Sunday, September 21, 2008

Ponder Creek Estates

This weekend was filled with history-making events. First, over 60,000 people in the Louisville area are still without power due to Hurricane Ike's arrival last Sunday. I do not know of another city, so far inland, that has been affected by a hurricane as intensely as we here in Louisville. Also, my son, Kevin, tested for his red belt in taekwondo yesterday afternoon. This is a huge step as it positions him to compete with the advanced groupings in tournaments. More importantly, for his parents, his leadership skills will be highlighted as advanced belts are expected to help lower belts through the program. Taekwondo has been a way of life for my family for many years and we all appreciate its structure and discipline. Finally, this weekend was the first time I ventured out as a "professional" genealogist. Ponder Creek Estates, a beautiful retirement community in Louisville, was willing to compensate me to teach a five-session course on genealogy. With this jump in expectations, I was nervous.

My nerves showed in mostly unnoticeable ways. But I knew they were there. I felt them in my thoughts and actions as the day of the first class approached. I was overly prepared, as usual. I had spent weeks on this lesson plan ensuring to include time for questions and general conversations. In fact, the lesson was intended to spark the memories that lead to sharing life stories and a desire to preserve these stories for interested younger generations. I knew older folks appreciated time to tell their stories and someone to listen. This was the goal, and it worked far better than I had anticipated.

However, the success I experienced yesterday teaching the first of five classes at Ponder Creek Estates had more to do with an energetic, handsome and helpful young man than my lesson plan or teaching style. And while my teaching ego took a blow for a minute after this realization, the pride I feel for my son upon reflection is so much more satisfying than executing the most effective lesson plan.

When creating a lesson plan for my Algebra 1 class or a presentation for the Board of Trustees, I try to visualize every minute of the class. I always want to have some sort of balance of how much I teach and giving students time and opportunity to learn. These are two very different things. I concede-it’s a control issue. I have no problem allowing students to dictate their learning and rejoice when a student becomes enlightened. That time is intentional and built into my plan for every lesson.

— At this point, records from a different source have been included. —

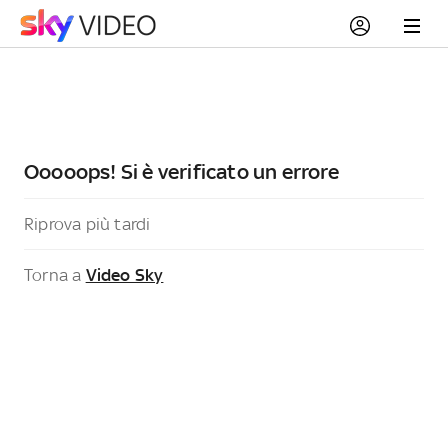
Ooooops! Si è verificato un errore
Riprova più tardi
Torna a
Video Sky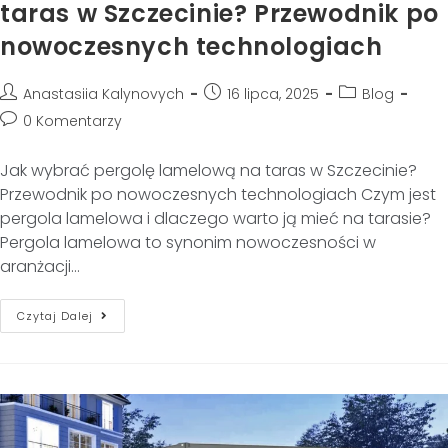
taras w Szczecinie? Przewodnik po
nowoczesnych technologiach
Anastasiia Kalynovych
16 lipca, 2025
Blog
0 Komentarzy
Jak wybrać pergolę lamelową na taras w Szczecinie?
Przewodnik po nowoczesnych technologiach Czym jest
pergola lamelowa i dlaczego warto ją mieć na tarasie?
Pergola lamelowa to synonim nowoczesności w
aranżacji…
Czytaj Dalej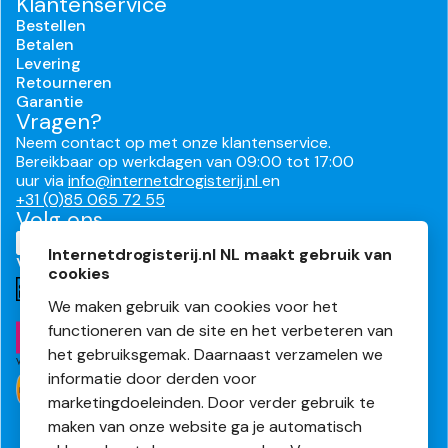
Klantenservice
Bestellen
Betalen
Levering
Retourneren
Garantie
Vragen?
Neem contact op met onze klantenservice.
Bereikbaar op werkdagen van 09:00 tot 17:00
uur via
info@internetdrogisterij.nl
en
+31 (0)85 065 72 55
Volg ons
Internetdrogisterij.nl NL maakt gebruik van
Veilig en makkelijk betalen
cookies
We maken gebruik van cookies voor het
functioneren van de site en het verbeteren van
het gebruiksgemak. Daarnaast verzamelen we
informatie door derden voor
marketingdoeleinden. Door verder gebruik te
maken van onze website ga je automatisch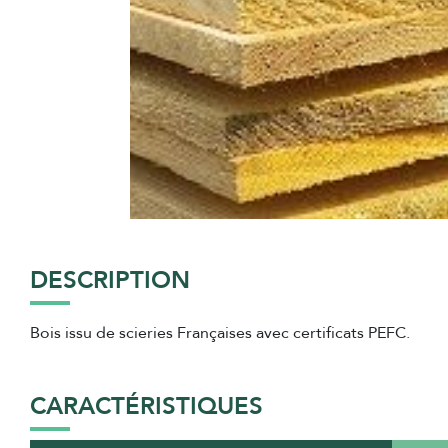
DESCRIPTION
Bois issu de scieries Françaises avec certificats PEFC.
CARACTÉRISTIQUES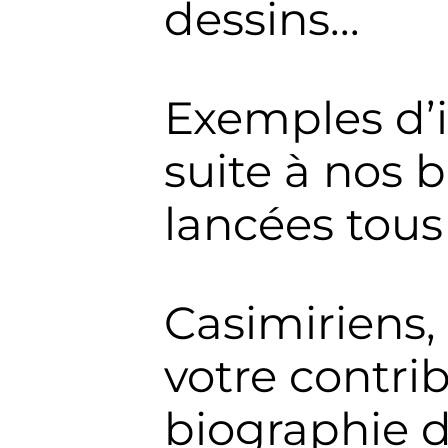
dessins...
Exemples d’i
suite à nos b
lancées tou
Casimiriens,
votre contrib
biographie d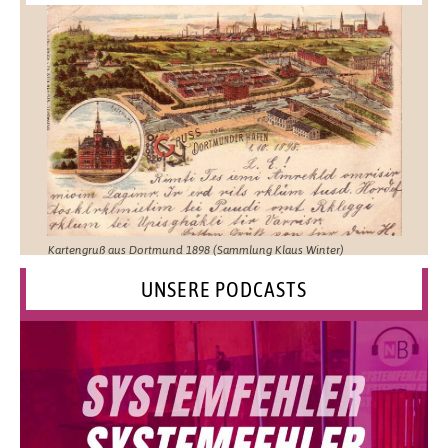
Kartengruß aus Dortmund 1898 (Sammlung Klaus Winter)
UNSERE PODCASTS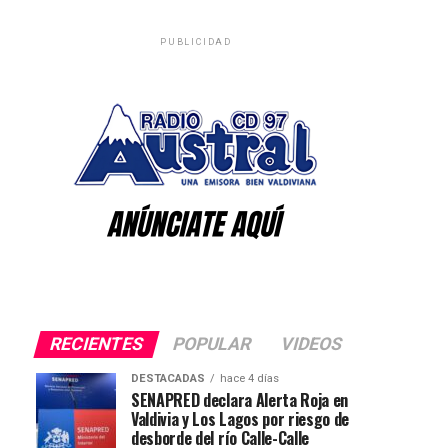
PUBLICIDAD
RECIENTES
POPULAR
VIDEOS
DESTACADAS
hace 4 días
SENAPRED declara Alerta Roja en
Valdivia y Los Lagos por riesgo de
desborde del río Calle-Calle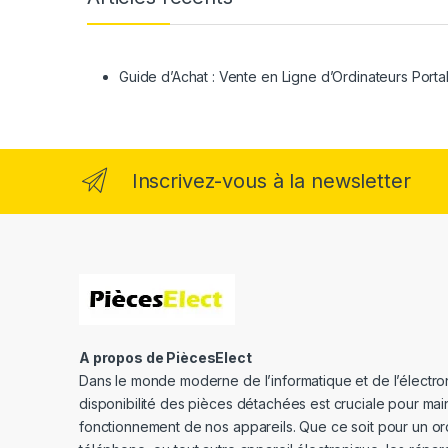
Guide d’Achat : Vente en Ligne d’Ordinateurs Porta
Inscrivez-vous à la newsletter
A propos de PiècesElect
Dans le monde moderne de l’informatique et de l’électron
disponibilité des pièces détachées est cruciale pour main
fonctionnement de nos appareils. Que ce soit pour un or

Yesterday was not my Algebra 1 class, though. Nor was it the Board of Trustees. Yesterday’s class was a lovely group of residents at Ponder Creek Estates who signed up to learn more about genealogy research. These people didn’t know me at all, and I was nervous about that. I didn’t have the automatic respect a teacher typically collects after 16 years in the classroom. I couldn’t even fall back on my day-to-day title, Head of Middle School-a title that usually injects a bit of fear into most people I meet. Therefore, I had little control.
Instead, my new class of students only knew my name is Keira and that I was coming to talk to them about genealogy research. They didn’t know about my other degrees, titles, or accolades I have earned over the years. In fact, I’m not so sure they were impressed with anything until my secret weapon strolled into the room. When Kevin, my middle son who is almost 11, entered the room, heads turned, eyes lit up, and smiles broadened. Automatically, I relaxed too.

Kevin has previously shown interest in my genealogy escapades and has even volunteered to travel with me to libraries and courthouses to do research. He runs a mean microfilm reader. I decided to ask him to join me at Ponder Creek Estates yesterday for several reasons. First, I want to support his interest in genealogy research. Neither of his brothers have that same glimmer in their eyes. Second, Kevin is a great technical support for the computer, projector and screen that I brought to supplement my program. Most importantly, though, I felt the presence of my child would solidify a respect for me from the people in the audience. Genealogy is, after all, about families.

Kevin was the focus of several memorable moments during my hour-long presentation. As we entered the room for the first time about 15 minutes before the program was to begin, he immediately joined a woman putting together a 1000 piece jigsaw puzzle. Kevin tended to the technical equipment like a professional producer, he collected the questionnaires to be copied, and respectfully “yes ma’m” and “yes sir’d” each and every one of the twelve members of the group. At the end of the class Kevin had me expertly packed up and ready to go without prompting. The twelve pair of eyes noticed his every move and the compliments flowed freely.

Kevin took a picture of me while teaching the class to help preserve the moment in my life. However, I feel it is more appropriate here to attach a recent picture of Kevin. He is the one who made this day special.

Two days ago I was nervous about tackling my first professional genealogy teaching job. My 16 years of teaching, however, certainly gave me the confidence to prepare well and practice often. I believe it would have been a successful class left at that. Now I am excited to begin working on the projects that this class has provided me. With basic information gained through a short initial questionnaire, I will be able to help the residents of Ponder Creek Estates fill in the missing pieces of their family trees. I look forward to my next class in mid-October.

But it truly was the last minute decision to bring Kevin that made the experience memorable for me and for the students. This 10 year old brought many of my lessons to life. Namely, we must share what is most important of ourselves with interested younger generations to preserve our life experiences, values, wisdom and life lessons. Kevin made history today, and I am so happy and proud to preserve this moment for him.